» PROBLEM REQUIREMENTS: Copy the data below, changing each "Annual Report" to "Yearly Report" and keeping every other word the same. Leave the pictures out.

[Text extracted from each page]
● ● ●

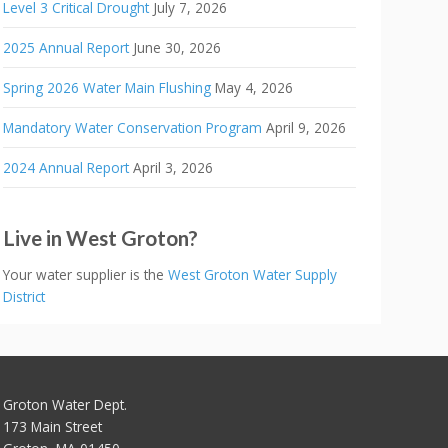
Level 3 Critical Drought
July 7, 2026
2025 Annual Report
June 30, 2026
Spring 2026 Water Main Flushing
May 4, 2026
Mandatory Water Conservation Program
April 9, 2026
2024 Annual Report
April 3, 2026
Live in West Groton?
Your water supplier is the
West Groton Water Supply
District
Groton Water Dept.
173 Main Street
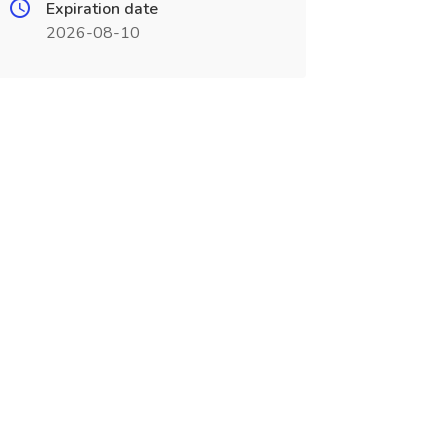
Expiration date
2026-08-10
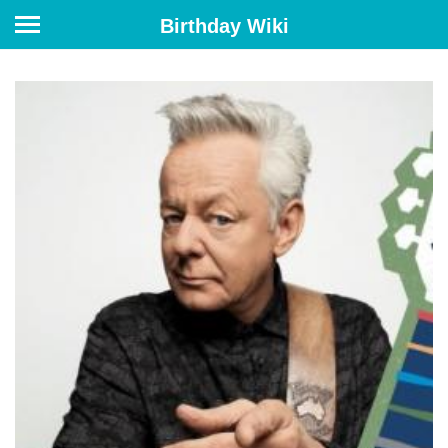
Birthday Wiki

● ● ●

» ANSWER BELOW:
Level 3 Critical Drought
July 7, 2026
2025 Yearly Report
June 30, 2026
Spring 2026 Water Main Flushing
May 4, 2026
Mandatory Water Conservation Program
April 9, 2026
2024 Yearly Report
April 3, 2026
Live in West Groton?
Your water supplier is the
West Groton Water Supply
District
Groton Water Dept.
173 Main Street
Expiration date
2026-08-10
Birthday Wiki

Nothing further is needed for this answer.